## Exercise brief
In the listing below, lines with the string "build" are to be counted; the number is the entire reply.

===

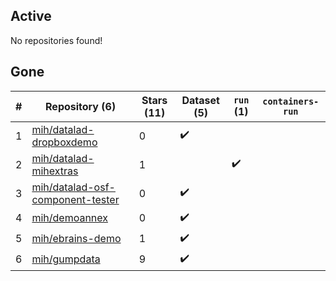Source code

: ## Active
No repositories found!

## Gone
| # | Repository (6) | Stars (11) | Dataset (5) | `run` (1) | `containers-run` |
| --- | --- | --- | --- | --- | --- |
| 1 | [mih/datalad-dropboxdemo](https://github.com/mih/datalad-dropboxdemo) | 0 | :heavy_check_mark: |  |  |
| 2 | [mih/datalad-mihextras](https://github.com/mih/datalad-mihextras) | 1 |  | :heavy_check_mark: |  |
| 3 | [mih/datalad-osf-component-tester](https://github.com/mih/datalad-osf-component-tester) | 0 | :heavy_check_mark: |  |  |
| 4 | [mih/demoannex](https://github.com/mih/demoannex) | 0 | :heavy_check_mark: |  |  |
| 5 | [mih/ebrains-demo](https://github.com/mih/ebrains-demo) | 1 | :heavy_check_mark: |  |  |
| 6 | [mih/gumpdata](https://github.com/mih/gumpdata) | 9 | :heavy_check_mark: |  |  |
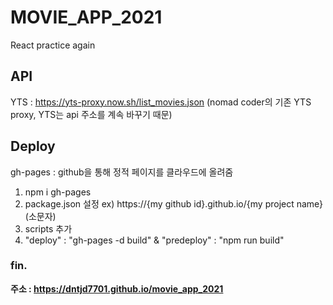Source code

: # MOVIE_APP_2021

React practice again

## API

YTS : https://yts-proxy.now.sh/list_movies.json (nomad coder의 기존 YTS proxy, YTS는 api 주소를 계속 바꾸기 때문)

## Deploy

gh-pages : github을 통해 정적 페이지를 클라우드에 올려줌

1. npm i gh-pages
2. package.json 설정 ex) https://{my github id}.github.io/{my project name}(소문자)
3. scripts 추가
4. "deploy" : "gh-pages -d build" & "predeploy" : "npm run build"

### fin.
<strong>주소 : https://dntjd7701.github.io/movie_app_2021</strong>
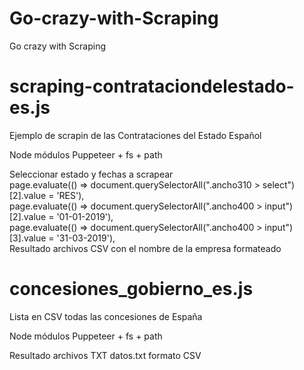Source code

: # Go-crazy-with-Scraping
Go crazy with Scraping
# scraping-contrataciondelestado-es.js
Ejemplo de scrapin de las Contrataciones del Estado Español

Node módulos Puppeteer + fs + path

Seleccionar estado y fechas a scrapear<br>
page.evaluate(() => document.querySelectorAll(".ancho310 > select")[2].value = 'RES'),<br>
page.evaluate(() => document.querySelectorAll(".ancho400 > input")[2].value = '01-01-2019'),<br>
page.evaluate(() => document.querySelectorAll(".ancho400 > input")[3].value = '31-03-2019'),<br>
Resultado archivos CSV con el nombre de la empresa formateado

# concesiones_gobierno_es.js 
Lista en CSV todas las concesiones de España

Node módulos Puppeteer + fs + path

Resultado archivos TXT datos.txt formato CSV



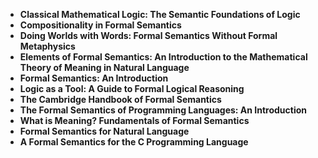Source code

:
<ul>
  
 <li><b><a target="_blank" href="https://github.com/manjunath5496/Formal-Semantics-Books/blob/master/for(1).pdf" style="text-decoration:none;">Classical Mathematical Logic: The Semantic Foundations of Logic</a></b></li>
  
<li><b><a target="_blank" href="https://github.com/manjunath5496/Formal-Semantics-Books/blob/master/for(2).pdf" style="text-decoration:none;">Compositionality in Formal Semantics</a></b></li>

<li><b><a target="_blank" href="https://github.com/manjunath5496/Formal-Semantics-Books/blob/master/for(3).pdf" style="text-decoration:none;"> Doing Worlds with Words: Formal Semantics Without Formal Metaphysics</a></b></li>
<li><b><a target="_blank" href="https://github.com/manjunath5496/Formal-Semantics-Books/blob/master/for(4).pdf" style="text-decoration:none;"> Elements of Formal Semantics: An Introduction to the Mathematical Theory of Meaning in Natural Language</a></b></li>
                            
  <li><b><a target="_blank" href="https://github.com/manjunath5496/Formal-Semantics-Books/blob/master/for(5).pdf" style="text-decoration:none;">Formal Semantics: An Introduction </a></b></li>  
     <li><b><a target="_blank" href="https://github.com/manjunath5496/Formal-Semantics-Books/blob/master/for(6).pdf" style="text-decoration:none;">Logic as a Tool: A Guide to Formal Logical Reasoning</a></b></li>  
  
<li><b><a target="_blank" href="https://github.com/manjunath5496/Formal-Semantics-Books/blob/master/for(7).pdf" style="text-decoration:none;">The Cambridge Handbook of Formal Semantics</a></b></li>
<li><b><a target="_blank" href="https://github.com/manjunath5496/Formal-Semantics-Books/blob/master/for(8).pdf" style="text-decoration:none;">The Formal Semantics of Programming Languages: An Introduction</a></b></li>
  
<li><b><a target="_blank" href="https://github.com/manjunath5496/Formal-Semantics-Books/blob/master/for(9).pdf" style="text-decoration:none;">What is Meaning? Fundamentals of Formal Semantics</a></b></li>
<li><b><a target="_blank" href="https://github.com/manjunath5496/Formal-Semantics-Books/blob/master/for(10).pdf" style="text-decoration:none;">Formal Semantics for Natural Language</a></b></li>
  
<li><b><a target="_blank" href="https://github.com/manjunath5496/Formal-Semantics-Books/blob/master/for(11).pdf" style="text-decoration:none;">A Formal Semantics for the C Programming Language</a></b></li>
  
  
  

</ul>
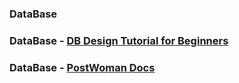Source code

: ### DataBase

### DataBase - [DB Design Tutorial for Beginners](https://dev.to/wsvincent/database-design-tutorial-for-beginners-33p2?utm_source=digest_mailer&utm_medium=email&utm_campaign=digest_email)

### DataBase - [PostWoman Docs](https://postwoman.io/)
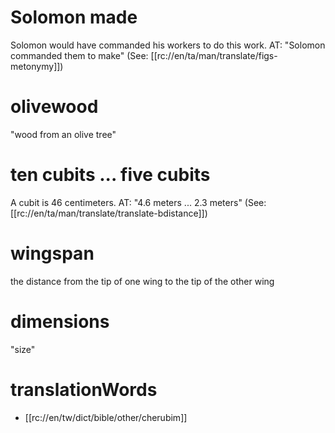 # Solomon made

Solomon would have commanded his workers to do this work. AT: "Solomon commanded them to make" (See: [[rc://en/ta/man/translate/figs-metonymy]])

# olivewood

"wood from an olive tree"

# ten cubits ... five cubits

A cubit is 46 centimeters. AT: "4.6 meters ... 2.3 meters" (See: [[rc://en/ta/man/translate/translate-bdistance]])

# wingspan

the distance from the tip of one wing to the tip of the other wing

# dimensions

"size"

# translationWords

* [[rc://en/tw/dict/bible/other/cherubim]]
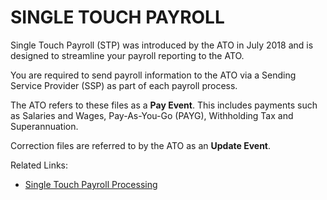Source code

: # SINGLE TOUCH PAYROLL

Single Touch Payroll (STP) was introduced by the ATO in July 2018 and is designed to streamline your payroll reporting to the ATO. 

You are required to send payroll information to the ATO via a Sending Service Provider (SSP) as part of each payroll process. 

The ATO refers to these files as a **Pay Event**. This includes payments such as Salaries and Wages, Pay-As-You-Go (PAYG), Withholding Tax and Superannuation.  

Correction files are referred to by the ATO as an **Update Event**.

Related Links:

- [Single Touch Payroll Processing](au-payroll-processing-single-touch-payroll-processing.md)



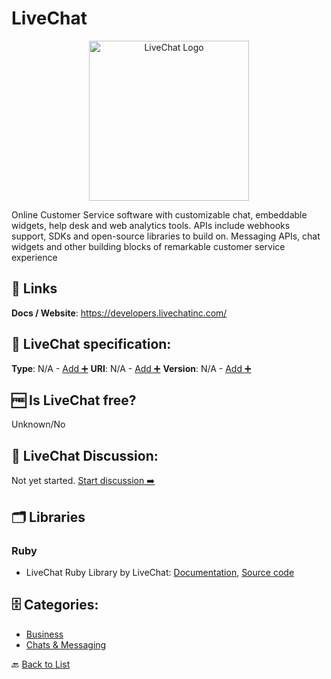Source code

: # LiveChat
<p align="center">
    <img width="256" src="https://raw.githubusercontent.com/apis-list/apis-list/main/apis/livechat/logo_256x256.png" alt="LiveChat Logo"/>
</p>
Online Customer Service software with customizable chat, embeddable widgets, help desk and web analytics tools. APIs include webhooks support, SDKs and open-source libraries to build on. Messaging APIs, chat widgets and other building blocks of remarkable customer service experience

##  🔗 Links
**Docs / Website**: https://developers.livechatinc.com/

## 🧬 LiveChat specification:
**Type**: N/A - [Add ➕](https://github.com/apis-list/apis-list/edit/main/apis-list.yaml)
**URI**: N/A - [Add ➕](https://github.com/apis-list/apis-list/edit/main/apis-list.yaml)
**Version**: N/A - [Add ➕](https://github.com/apis-list/apis-list/edit/main/apis-list.yaml)

## 🆓 Is LiveChat free?
 Unknown/No 

## 💬 LiveChat Discussion:
Not yet started. [Start discussion ➡️](https://github.com/apis-list/apis-list/discussions/new)

## 🗂️ Libraries
### Ruby
-  LiveChat Ruby Library by LiveChat: [Documentation](https://developers.livechatinc.com/rest-api/#libraries), [Source code](https://github.com/cxz/livechat_client)


## 🗄️ Categories:
- [Business](https://github.com/apis-list/apis-list#business-)
- [Chats & Messaging](https://github.com/apis-list/apis-list#chats--messaging-)

🔙  [Back to List](https://github.com/apis-list/apis-list)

===

## Solution for this problem
2